Bees and thunderclouds: More alike than you may think
Bees buzz. In more ways than one.
A new study has found bees can produce as much atmospheric electric charge as a thundercloud, raising questions about the environmental implications.
The authors say the bee-induced charge can help shape weather events, and lift spiders into the air and plop them a far distance away.
Most living creatures carry an innate electric charge. Researchers found that honeybee hive swarms can change atmospheric electricity by 100 to 1,000 volts per metre.
And bees aren't the only ones that can do this. Think about locusts - their giant swarms can cover hundreds of kilometres and be made up of up to 80 million insects. It's believed their influence is likely far greater than that of honeybees.
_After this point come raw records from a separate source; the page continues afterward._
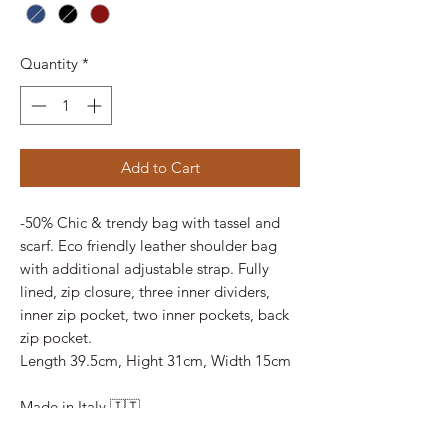
Quantity
*
Add to Cart
-50% Chic & trendy bag with tassel and
scarf. Eco friendly leather shoulder bag
with additional adjustable strap. Fully
lined, zip closure, three inner dividers,
inner zip pocket, two inner pockets, back
zip pocket.
Length 39.5cm, Hight 31cm, Width 15cm
Made in Italy 🇮🇹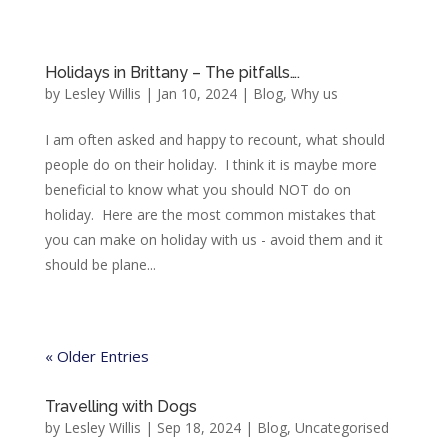
Holidays in Brittany – The pitfalls….
by
Lesley Willis
|
Jan 10, 2024
|
Blog
,
Why us
I am often asked and happy to recount, what should
people do on their holiday. I think it is maybe more
beneficial to know what you should NOT do on
holiday. Here are the most common mistakes that
you can make on holiday with us - avoid them and it
should be plane...
« Older Entries
Travelling with Dogs
by
Lesley Willis
|
Sep 18, 2024
|
Blog
,
Uncategorised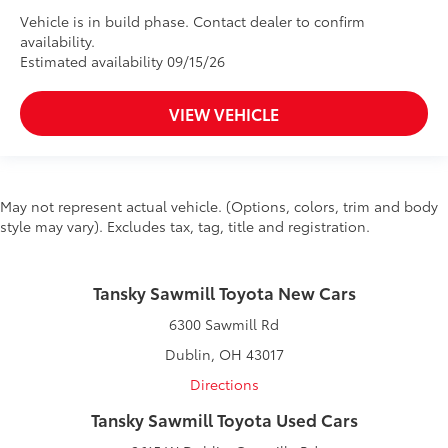
Vehicle is in build phase. Contact dealer to confirm
availability.
Estimated availability 09/15/26
VIEW VEHICLE
May not represent actual vehicle. (Options, colors, trim and body
style may vary). Excludes tax, tag, title and registration.
Tansky Sawmill Toyota New Cars
6300 Sawmill Rd
Dublin, OH 43017
Directions
Tansky Sawmill Toyota Used Cars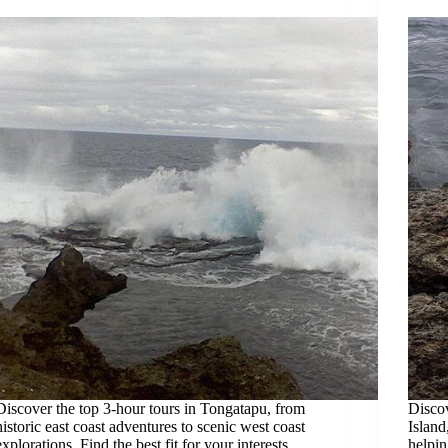
Discover the top 3-hour tours in Tongatapu, from
Discov
historic east coast adventures to scenic west coast
Island
explorations. Find the best fit for your interests.
helpin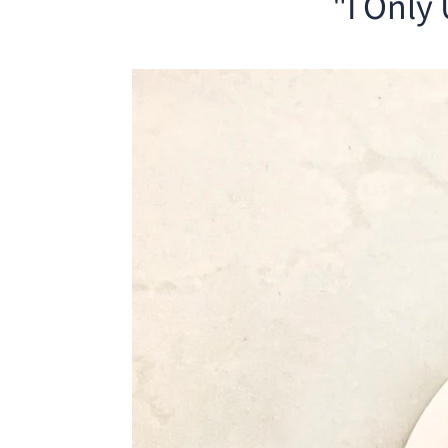
"I Only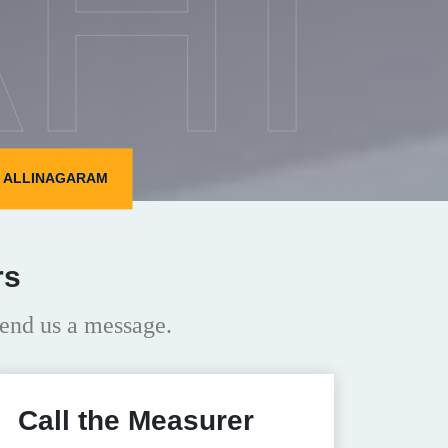
HI
N ALLINAGARAM
rs
end us a message.
Call the Measurer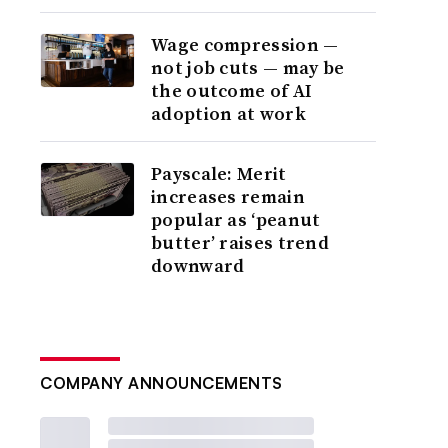
Wage compression —
not job cuts — may be
the outcome of AI
adoption at work
Payscale: Merit
increases remain
popular as ‘peanut
butter’ raises trend
downward
COMPANY ANNOUNCEMENTS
“We always looked at how physics influenced biology, but at some point, we realized that biology might also be influencing physics,” says first author Ellard Hunting, a biologist at the University of Bristol, in a statement.
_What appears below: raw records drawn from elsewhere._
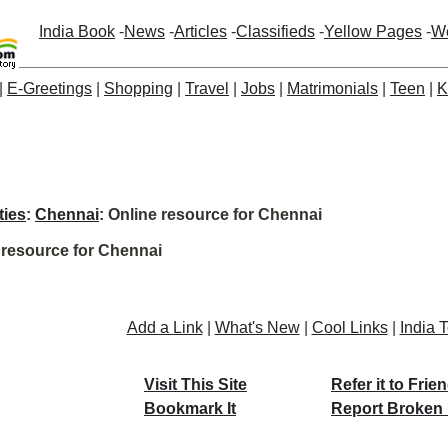
India Book
-
News
-
Articles
-
Classifieds
-
Yellow Pages
-
W
|
E-Greetings
|
Shopping
|
Travel
|
Jobs
|
Matrimonials
|
Teen
|
K
ties
:
Chennai
: Online resource for Chennai
 resource for Chennai
Add a Link
|
What's New
|
Cool Links
|
India 
Visit This Site
Refer it to Frie
Bookmark It
Report Broken 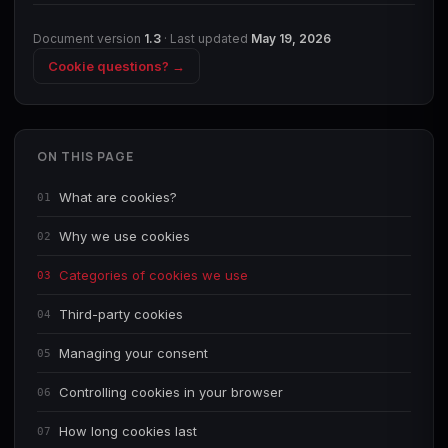
Document version
1.3
· Last updated
May 19, 2026
Cookie questions? →
ON THIS PAGE
What are cookies?
01
Why we use cookies
02
Categories of cookies we use
03
Third-party cookies
04
Managing your consent
05
Controlling cookies in your browser
06
How long cookies last
07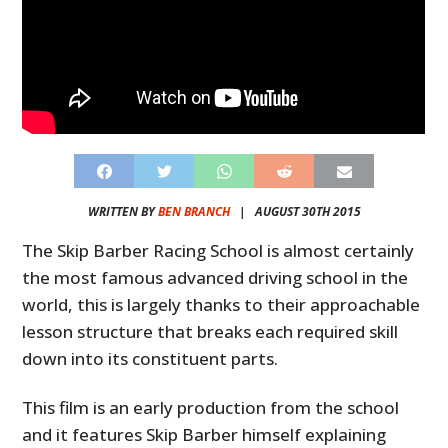
WRITTEN BY
BEN BRANCH
|
AUGUST 30TH 2015
The Skip Barber Racing School is almost certainly
the most famous advanced driving school in the
world, this is largely thanks to their approachable
lesson structure that breaks each required skill
down into its constituent parts.
This film is an early production from the school
and it features Skip Barber himself explaining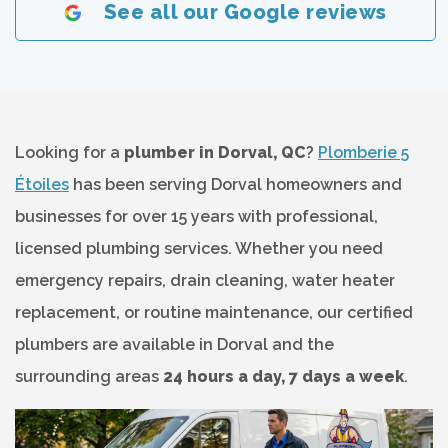
See all our Google reviews
Looking for a
plumber in Dorval, QC
?
Plomberie 5
Étoiles
has been serving Dorval homeowners and
businesses for over 15 years with professional,
licensed plumbing services. Whether you need
emergency repairs, drain cleaning, water heater
replacement, or routine maintenance, our certified
plumbers are available in Dorval and the
surrounding areas
24 hours a day, 7 days a week
.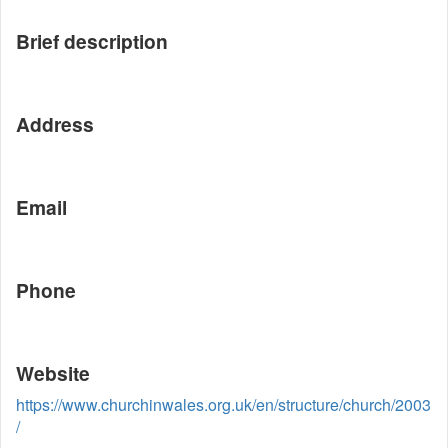
Brief description
Address
Email
Phone
Website
https://www.churchinwales.org.uk/en/structure/church/2003
/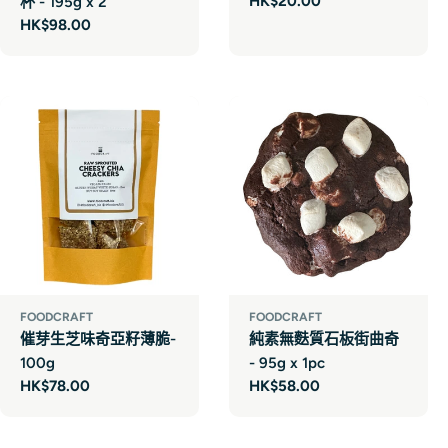
Regular
HK$20.00
杯 - 195g x 2
price
Regular
HK$98.00
price
FOODCRAFT
FOODCRAFT
催芽生芝味奇亞籽薄脆-
純素無麩質石板街曲奇
100g
- 95g x 1pc
Regular
HK$78.00
Regular
HK$58.00
price
price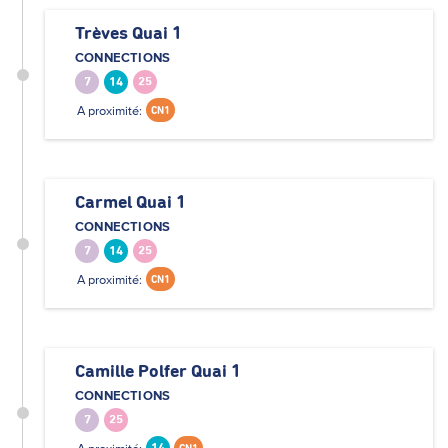
Trèves Quai 1
CONNECTIONS
7
14
25
A proximité:
CN1
Carmel Quai 1
CONNECTIONS
7
14
25
A proximité:
CN1
Camille Polfer Quai 1
CONNECTIONS
7
25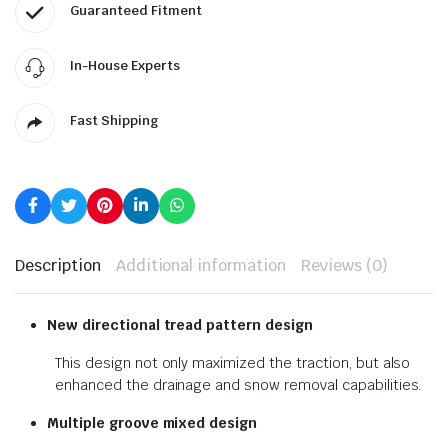
Guaranteed Fitment
In-House Experts
Fast Shipping
Description
Additional information
Reviews (0)
New directional tread pattern design
This design not only maximized the traction, but also
enhanced the drainage and snow removal capabilities.
Multiple groove mixed design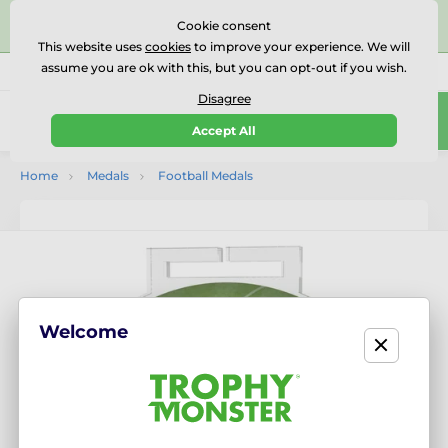
⭐⭐⭐⭐⭐Rated Excellent on on
Trustpilot
- 479 Verified
Cookie consent
Reviews
This website uses
cookies
to improve your experience. We will
assume you are ok with this, but you can opt-out if you wish.
01727 614777
Call us
(Mo-Fr 9-18)
Disagree
0
Accept All
Menu
Home
Medals
Football Medals
Welcome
“We’re interested in how different organisms use the static electric fields that are virtually everywhere in the environment.”
The discovery that there is a link between biology and static electric fields is new - and it raises questions that warrant further study.
For example, how do these charges impact very tiny things, like microbes? and do they have any influence over big things, like the global electric circuit?
Only time will tell - but the study does highlight one important point -- that all creatures play a role in the ecosystem, sometimes in ways we just starting to understand.